Exploring Creativity, Inspiration, and Beyond

Editorial

Untitled, mixed media on canvas, 50 x 40 cm

Creativity.

Fueling Tomorrow's Vision with Today's Imagination

Inspiration

Igniting Minds, Illuminating Paths

Art

Elevating Life Through the Stroke of Creation

“Who dreamt
and made incarnate gaps in Time & Space
through images juxtaposed,
and trapped the archangel of the soul between 2 visual images
and joined the elemental verbs and set the noun
and dash of consciousness together
jumping with sensation of Pater Omnipotens Aeterna Deus
to recreate the syntax and measure of poor human
prose and stand before you speechless and intelligent and shaking with shame”

Allen Ginsberg, Howl and Other Poems

The Metaphysics of nature and the embodiment of the void in the work of Egkrateia Roumpou.

by: Iris Kritikou Archaeologist – Art Historian

Nature considered under all its aspects—as the concrete things of creation; in relation to the divine and human in the Incarnation; as a participant in the interplay between grace and freedom: It should not be surprising, then, that it is central to Dante’s Divine Comedy, a poetic microcosm of faith.

In the end, it is in Paradiso, the least read of the three canticles, which strikes many people as less concrete than the others, that we see the fullness of the grace-nature relation in all its spiritual and ontological depth.

The Divine Comedy, perhaps the most exciting religious poem ever written, was also the result of a deeply human view on the world transmitted through an imaginary rendering of one individual’s experience.

An almost boundless allegory of education based on man’s painstaking journey in search of salvation, linking the personal history of the individual with worldwide history of humankind and presenting this journey as a case in point for all people, as an exodus and a progress through the desert to the promised land.

It is essentially an archetypal story that concerns both individual and community transformation, as Mary Taylor notes in her article “The Sparkling of the Holy Ghost”: The Metaphysics of Nature and Grace in Dante’s Paradiso

As individual existence encounters the history of mankind, the ongoing and interlinked experience of life oscillating between the individual and the community condition, consistently standing up to a fear of the hereafter and people’s longing to manage to encounter and experience happiness on earth, their overall inability but also the – for very different reasons – momentary capacity to transcend everyday weakness, the longing and fragility in human nature that run through the Divine Comedy, rendering it timeless and penetratingly current to this day, also run through this present group of work by Egkrateia Roumpou, providing the viewer with the same compelling visionary propulsion.

Her abstract canvases pulsate with color and light, words, lines, paper embellishments, scars and cracks; they soar in a manner concise yet set out in high relief the intangible essence of human existence, the continuously alternating truth of life’s adventure, which here has been dug up, with visible marks and stigmata.

The capacity or not for human transformation through a confessional catharsis into something new and less corruptible.
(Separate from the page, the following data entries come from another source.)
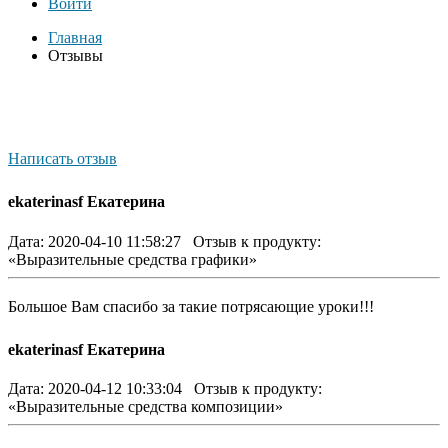
Войти
Главная
Отзывы
Написать отзыв
ekaterinasf Екатерина
Дата: 2020-04-10 11:58:27
Отзыв к продукту:
«Выразительные средства графики»
Большое Вам спасибо за такие потрясающие уроки!!!
ekaterinasf Екатерина
Дата: 2020-04-12 10:33:04
Отзыв к продукту:
«Выразительные средства композиции»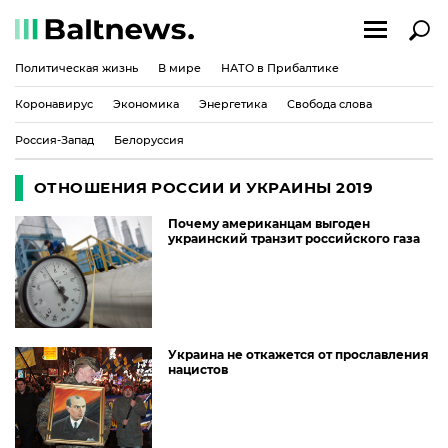
Политическая жизнь
В мире
НАТО в Прибалтике
Коронавирус
Экономика
Энергетика
Свобода слова
Россия-Запад
Белоруссия
ОТНОШЕНИЯ РОССИИ И УКРАИНЫ 2019
Почему американцам выгоден
украинский транзит российского газа
Украина не откажется от прославления
нацистов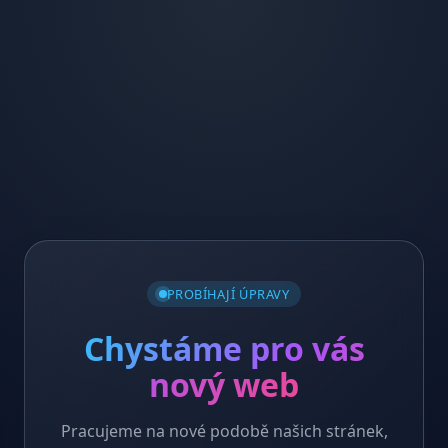
PROBÍHAJÍ ÚPRAVY
Chystáme pro vás
nový web
Pracujeme na nové podobě našich stránek,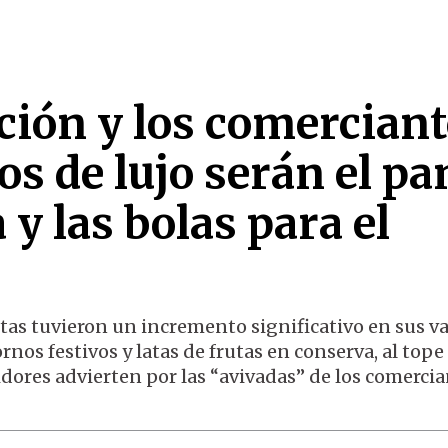
ación y los comercian
los de lujo serán el pa
a y las bolas para el
stas tuvieron un incremento significativo en sus v
nos festivos y latas de frutas en conserva, al tope 
ores advierten por las “avivadas” de los comercia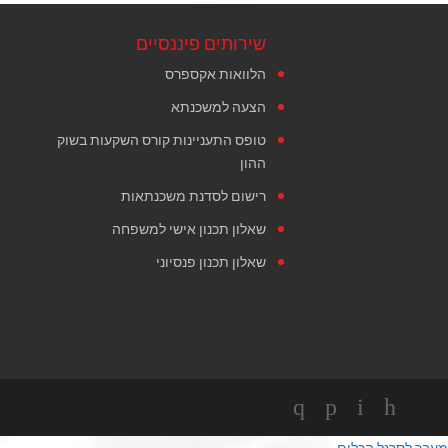
שירותים פיננסיים
הלוואות אקספרס
הצעה למשכנתא
טופס התעניינות קורס השקעות בשוק
ההון
רישום לסדנת משכנתאות
שאלון תכנון אישי למשפחה
שאלון תכנון פנסיוני
מעבר לסרגל הכלים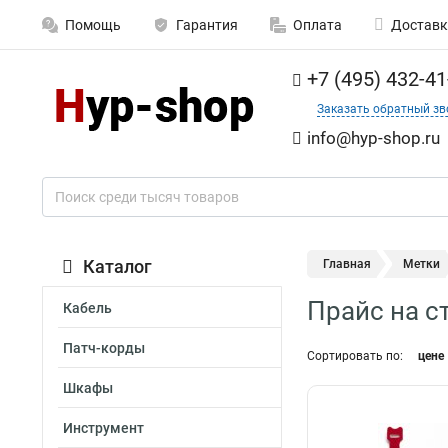
Помощь
Гарантия
Оплата
Доставк
+7 (495) 432-41
Заказать обратный зв
info@hyp-shop.ru
Каталог
Главная
Метки
Прайс на с
Кабель
Патч-корды
Сортировать по:
цене
Шкафы
Инструмент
A personal experience of the world through a palimpsest of circular knowledge but also traces of personal traumatic experience.

The process of sublimation and transformation through the courageous act of painting, which sets aside any cosmetic safety valve, narrates a personal experience of the world in a manner both spare and incarnate.

This condition of confusion and of a penetrating sense of loss, which in Roumpou’s instinctual painting is interrupted occasionally by fragments of self-awareness made flesh; the constantly changing propelling motion of the paintbrush, which, running through various historical and mental episodes, charges with courage through the labyrinth of the mind and the far reaches of the gaze, through their own honest energized and confessional process, forming simultaneously the manner and the locus for rescue.

A new locus of refuge from the Abyss, a tangible form that renders individual niches of truth into universal catharsis.

The vision of the world in Roumpou’s painting, continuously pulsating with gesture and matter, with cries and whispers, with triumphs and disasters, with visualisations and internal vibrations, constitutes a painstaking pledge of creation and primordial action, both individual and collective.

A burden of expectation and consolation in the loneliness of the world, “a small pine tree in the red earth” of nowhere. A rudimentary manner of divesting oneself of the excess and underlining what is precious; a handmade empirical, syllabic tangible alphabet, in uncertain times. A vocal improvisation with nonsense syllables that are passwords for the existence of ways of reading, notes and words that are interwoven inherently – body to body – into the painter’s canvas. And, most importantly, a timeless sensorial and spiritual vehicle for freedom in the unexplored interstices between the visible and the invisible.

A brave return to Beckett’s lambently painful Failure, the swirling eddies, the turn inward and the final Exodus in Crave. In the Purgatory of the mind and the universal mould of genesis and the world that continues to dash us down into darkness and lift us up into the light.